| GIVEN RECORDS |
○ ○ ○ ○ ○ ○ ○

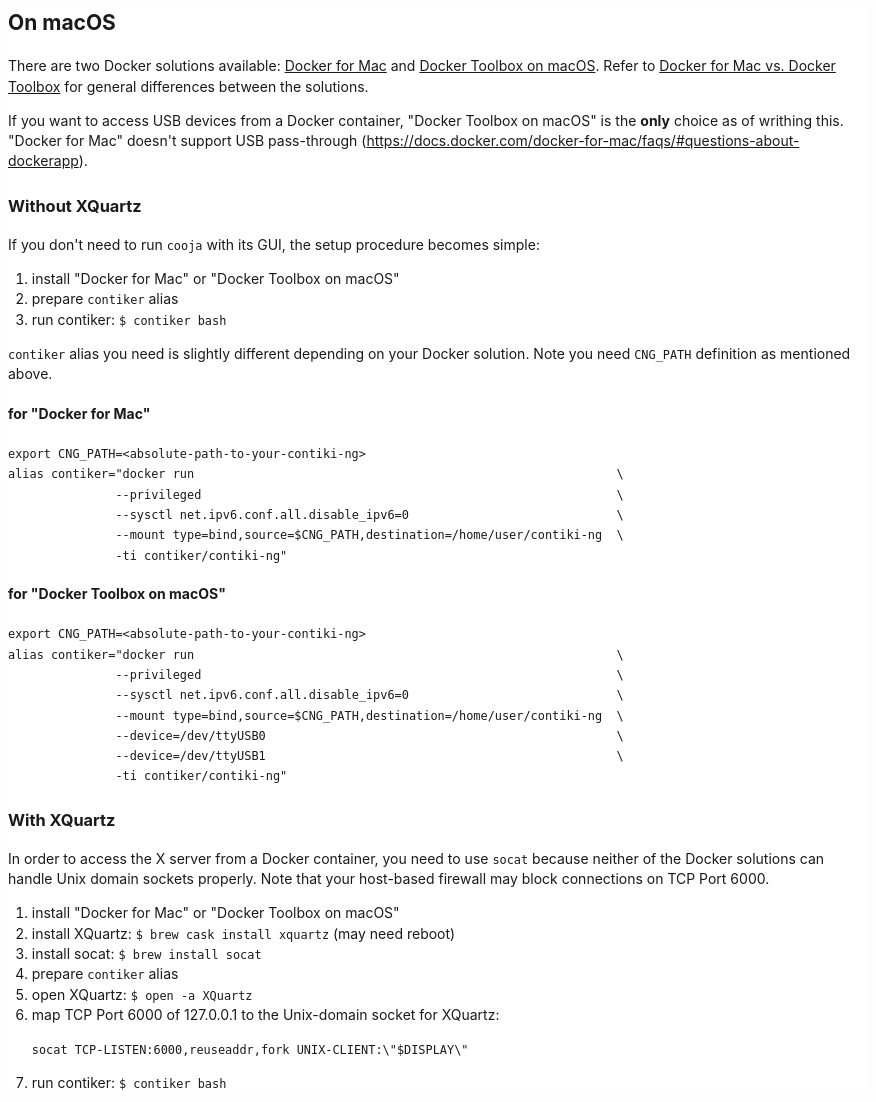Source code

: ## On macOS

There are two Docker solutions available: [Docker for Mac](https://docs.docker.com/docker-for-mac/) and [Docker Toolbox on macOS](https://docs.docker.com/toolbox/toolbox_install_mac/).
Refer to [Docker for Mac vs. Docker Toolbox](https://docs.docker.com/docker-for-mac/docker-toolbox/) for general differences between the solutions.

If you want to access USB devices from a Docker container, "Docker Toolbox on macOS" is the **only** choice as of writhing this.
"Docker for Mac" doesn't support USB pass-through (https://docs.docker.com/docker-for-mac/faqs/#questions-about-dockerapp).

### Without XQuartz
If you don't need to run `cooja` with its GUI, the setup procedure becomes simple:

1. install "Docker for Mac" or "Docker Toolbox on macOS"
1. prepare `contiker` alias
1. run contiker: `$ contiker bash`

`contiker` alias you need is slightly different depending on your Docker solution. Note you need `CNG_PATH` definition as mentioned above.

#### for "Docker for Mac"
```shell
export CNG_PATH=<absolute-path-to-your-contiki-ng>
alias contiker="docker run                                                           \
               --privileged                                                          \
               --sysctl net.ipv6.conf.all.disable_ipv6=0                             \
               --mount type=bind,source=$CNG_PATH,destination=/home/user/contiki-ng  \
               -ti contiker/contiki-ng"
```

#### for "Docker Toolbox on macOS"
```shell
export CNG_PATH=<absolute-path-to-your-contiki-ng>
alias contiker="docker run                                                           \
               --privileged                                                          \
               --sysctl net.ipv6.conf.all.disable_ipv6=0                             \
               --mount type=bind,source=$CNG_PATH,destination=/home/user/contiki-ng  \
               --device=/dev/ttyUSB0                                                 \
               --device=/dev/ttyUSB1                                                 \
               -ti contiker/contiki-ng"
```

### With XQuartz

In order to access the X server from a Docker container, you need to use `socat` because neither of the Docker solutions can handle Unix domain sockets properly.
Note that your host-based firewall may block connections on TCP Port 6000.

1. install "Docker for Mac" or "Docker Toolbox on macOS"
1. install XQuartz: `$ brew cask install xquartz` (may need reboot)
1. install socat: `$ brew install socat`
1. prepare `contiker` alias
1. open XQuartz: `$ open -a XQuartz`
1. map TCP Port 6000 of 127.0.0.1 to the Unix-domain socket for XQuartz:
    ```shell
    socat TCP-LISTEN:6000,reuseaddr,fork UNIX-CLIENT:\"$DISPLAY\"
    ```
1. run contiker: `$ contiker bash`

○ ○ ○ ○ ○ ○ ○

| WORK ITEM |
No pictures should appear in the copy, which holds exactly the lines from the first line of the data through the line with "If you want" and nothing else.

| REPLY TO THE TASK |
Source code

: ## On macOS

There are two Docker solutions available: [Docker for Mac](https://docs.docker.com/docker-for-mac/) and [Docker Toolbox on macOS](https://docs.docker.com/toolbox/toolbox_install_mac/).
Refer to [Docker for Mac vs. Docker Toolbox](https://docs.docker.com/docker-for-mac/docker-toolbox/) for general differences between the solutions.

If you want to access USB devices from a Docker container, "Docker Toolbox on macOS" is the **only** choice as of writhing this.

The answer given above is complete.